### Supplied text:
=-=-=
The Green Brook School District is a community public school district that serves students in pre-kindergarten through eighth grade from Green Brook Township, in Somerset County, New Jersey, United States.

As of the 2019–20 school year, the district, comprised of two schools, had an enrollment of 770 students and 81.7 classroom teachers (on an FTE basis), for a student–teacher ratio of 9.4:1.

The district is classified by the New Jersey Department of Education as being in District Factor Group "GH", the third-highest of eight groupings. District Factor Groups organize districts statewide to allow comparison by common socioeconomic characteristics of the local districts. From lowest socioeconomic status to highest, the categories are A, B, CD, DE, FG, GH, I and J.

Green Brook's public school students in ninth through twelfth grades attend Watchung Hills Regional High School in Warren Township. Students from Green Brook and from the neighboring communities of Watchung, Warren Township (in Somerset County), and Long Hill Township (in Morris County) attend the school. As of the 2019–20 school year, the high school had an enrollment of 1,948 students and 160.6 classroom teachers (on an FTE basis), for a student–teacher ratio of 12.1:1.

Awards and recognition
For the 1998-99 school year, Irene E. Feldkirchner Elementary School was recognized with the National Blue Ribbon School Award from the United States Department of Education, the highest honor that an American school can achieve.
=-=-=
### Written problem 1:
Reproduce the entries word for word, starting with the first line of the entries and going on through the line that contains "Time: **10:00**".
### Written problem 2:
Carry on the passage about the Green Brook School District, picking up after its final sentence.

### Extracted material:
=-=-=
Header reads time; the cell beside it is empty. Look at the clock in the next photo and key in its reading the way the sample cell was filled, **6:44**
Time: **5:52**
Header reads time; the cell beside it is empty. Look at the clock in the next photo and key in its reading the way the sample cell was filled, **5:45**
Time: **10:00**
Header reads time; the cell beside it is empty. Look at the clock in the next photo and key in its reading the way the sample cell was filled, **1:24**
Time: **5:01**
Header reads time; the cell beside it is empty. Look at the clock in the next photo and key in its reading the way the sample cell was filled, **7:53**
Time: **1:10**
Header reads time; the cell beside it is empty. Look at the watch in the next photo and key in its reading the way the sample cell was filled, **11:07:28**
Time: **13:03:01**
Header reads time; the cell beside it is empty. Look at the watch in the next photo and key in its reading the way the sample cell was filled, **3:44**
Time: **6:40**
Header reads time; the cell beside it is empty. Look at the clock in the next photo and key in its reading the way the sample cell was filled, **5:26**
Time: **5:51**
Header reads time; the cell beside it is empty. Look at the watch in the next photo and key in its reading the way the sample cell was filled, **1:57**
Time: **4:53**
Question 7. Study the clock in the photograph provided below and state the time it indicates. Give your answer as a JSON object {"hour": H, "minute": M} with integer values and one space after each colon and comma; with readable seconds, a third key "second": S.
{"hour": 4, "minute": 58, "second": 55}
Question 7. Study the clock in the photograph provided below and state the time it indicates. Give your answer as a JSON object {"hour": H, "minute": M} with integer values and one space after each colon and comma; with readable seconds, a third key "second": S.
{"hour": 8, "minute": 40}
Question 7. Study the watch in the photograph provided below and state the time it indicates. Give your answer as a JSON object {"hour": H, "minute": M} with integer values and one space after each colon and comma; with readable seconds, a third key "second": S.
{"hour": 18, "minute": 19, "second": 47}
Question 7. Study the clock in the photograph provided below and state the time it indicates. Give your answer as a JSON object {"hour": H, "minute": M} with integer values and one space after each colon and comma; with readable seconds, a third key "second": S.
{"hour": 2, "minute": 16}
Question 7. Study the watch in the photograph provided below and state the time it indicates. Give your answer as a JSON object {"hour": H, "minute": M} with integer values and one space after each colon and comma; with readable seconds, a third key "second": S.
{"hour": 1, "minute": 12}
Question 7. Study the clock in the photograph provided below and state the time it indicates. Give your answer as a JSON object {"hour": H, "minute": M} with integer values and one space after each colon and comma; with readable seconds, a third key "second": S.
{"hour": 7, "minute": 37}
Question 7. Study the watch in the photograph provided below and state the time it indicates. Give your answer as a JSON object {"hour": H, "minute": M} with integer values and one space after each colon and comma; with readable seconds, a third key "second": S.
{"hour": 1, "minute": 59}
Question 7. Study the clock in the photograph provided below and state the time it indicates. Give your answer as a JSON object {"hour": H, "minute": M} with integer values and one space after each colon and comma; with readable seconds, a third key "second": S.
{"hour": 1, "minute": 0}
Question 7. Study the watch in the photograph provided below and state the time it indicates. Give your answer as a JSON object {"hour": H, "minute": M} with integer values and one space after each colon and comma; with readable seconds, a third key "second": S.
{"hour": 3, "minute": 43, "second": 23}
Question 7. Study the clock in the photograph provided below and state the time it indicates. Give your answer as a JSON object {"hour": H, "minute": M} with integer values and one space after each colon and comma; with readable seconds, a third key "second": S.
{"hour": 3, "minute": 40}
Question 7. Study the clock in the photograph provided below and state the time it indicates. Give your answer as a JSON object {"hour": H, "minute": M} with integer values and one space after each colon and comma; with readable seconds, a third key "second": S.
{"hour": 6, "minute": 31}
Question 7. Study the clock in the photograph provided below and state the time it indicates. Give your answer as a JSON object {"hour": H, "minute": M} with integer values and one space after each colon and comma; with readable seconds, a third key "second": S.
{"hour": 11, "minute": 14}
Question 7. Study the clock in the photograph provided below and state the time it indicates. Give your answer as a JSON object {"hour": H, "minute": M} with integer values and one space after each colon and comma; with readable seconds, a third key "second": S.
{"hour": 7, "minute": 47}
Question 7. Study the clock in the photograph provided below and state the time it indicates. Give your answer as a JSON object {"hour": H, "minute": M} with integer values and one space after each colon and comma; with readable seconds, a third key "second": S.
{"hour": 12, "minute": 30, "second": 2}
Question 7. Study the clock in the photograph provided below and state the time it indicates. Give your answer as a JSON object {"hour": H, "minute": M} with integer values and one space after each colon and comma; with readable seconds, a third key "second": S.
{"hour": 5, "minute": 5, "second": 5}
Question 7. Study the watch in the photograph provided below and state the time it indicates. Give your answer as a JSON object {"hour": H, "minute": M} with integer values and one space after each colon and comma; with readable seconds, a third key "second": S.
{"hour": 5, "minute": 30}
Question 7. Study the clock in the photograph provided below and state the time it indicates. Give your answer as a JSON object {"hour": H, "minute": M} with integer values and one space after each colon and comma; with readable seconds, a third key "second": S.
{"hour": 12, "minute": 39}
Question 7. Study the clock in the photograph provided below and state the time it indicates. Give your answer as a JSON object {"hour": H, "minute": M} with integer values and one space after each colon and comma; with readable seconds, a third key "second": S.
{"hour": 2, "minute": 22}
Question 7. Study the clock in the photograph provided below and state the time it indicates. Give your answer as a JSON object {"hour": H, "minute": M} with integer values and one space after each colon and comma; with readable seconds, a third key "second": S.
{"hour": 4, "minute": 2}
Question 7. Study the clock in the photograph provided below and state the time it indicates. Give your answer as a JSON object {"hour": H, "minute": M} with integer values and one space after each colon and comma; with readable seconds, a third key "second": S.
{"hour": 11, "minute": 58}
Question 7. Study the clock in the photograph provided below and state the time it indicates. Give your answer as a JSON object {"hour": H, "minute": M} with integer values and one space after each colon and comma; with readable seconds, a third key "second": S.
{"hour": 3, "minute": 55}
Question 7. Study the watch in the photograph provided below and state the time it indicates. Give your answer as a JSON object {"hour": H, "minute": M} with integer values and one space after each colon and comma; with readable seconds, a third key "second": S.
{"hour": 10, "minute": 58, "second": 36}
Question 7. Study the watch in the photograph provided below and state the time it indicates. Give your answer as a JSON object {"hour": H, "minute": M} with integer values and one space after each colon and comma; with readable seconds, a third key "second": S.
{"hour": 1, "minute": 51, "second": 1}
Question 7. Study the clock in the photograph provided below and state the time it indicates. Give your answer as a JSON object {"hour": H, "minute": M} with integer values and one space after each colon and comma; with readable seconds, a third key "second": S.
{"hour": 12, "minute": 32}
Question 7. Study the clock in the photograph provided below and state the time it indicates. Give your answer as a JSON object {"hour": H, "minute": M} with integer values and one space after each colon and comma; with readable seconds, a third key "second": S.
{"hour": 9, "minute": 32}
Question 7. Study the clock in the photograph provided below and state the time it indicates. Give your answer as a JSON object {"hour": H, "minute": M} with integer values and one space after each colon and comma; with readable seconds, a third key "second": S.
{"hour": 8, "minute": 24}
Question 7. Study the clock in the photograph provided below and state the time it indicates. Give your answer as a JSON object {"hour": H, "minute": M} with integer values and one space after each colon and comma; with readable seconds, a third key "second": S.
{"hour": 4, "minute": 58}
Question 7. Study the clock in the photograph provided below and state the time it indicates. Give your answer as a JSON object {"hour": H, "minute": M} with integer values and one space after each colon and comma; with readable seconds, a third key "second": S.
=-=-=
### Task answer 1:
Header reads time; the cell beside it is empty. Look at the clock in the next photo and key in its reading the way the sample cell was filled, **6:44**
Time: **5:52**
Header reads time; the cell beside it is empty. Look at the clock in the next photo and key in its reading the way the sample cell was filled, **5:45**
Time: **10:00**

### Task answer 2:
Schools
Schools in the district (with 2019-20 enrollment data from the National Center for Education Statistics) are:
Elementary school
Irene E. Feldkirchner Elementary School with 374 students in grades PreK-4
Crista Fenton, Principal
Middle school
Green Brook Middle School with 393 students in grades 5-8
Alicia Subervi, Principal

Administration
Core members of the district's administration are:
Dr. James Bigsby, Superintendent of Schools
Stephen Fried, Business Administrator and Board Secretary

Board of education
The district's board of education is comprised of nine members who set policy and oversee the fiscal and educational operation of the district through its administration. As a Type II school district, the board's trustees are elected directly by voters to serve three-year terms of office on a staggered basis, with three seats up for election each year held (since 2012) as part of the November general election. The board appoints a superintendent to oversee the day-to-day operation of the district.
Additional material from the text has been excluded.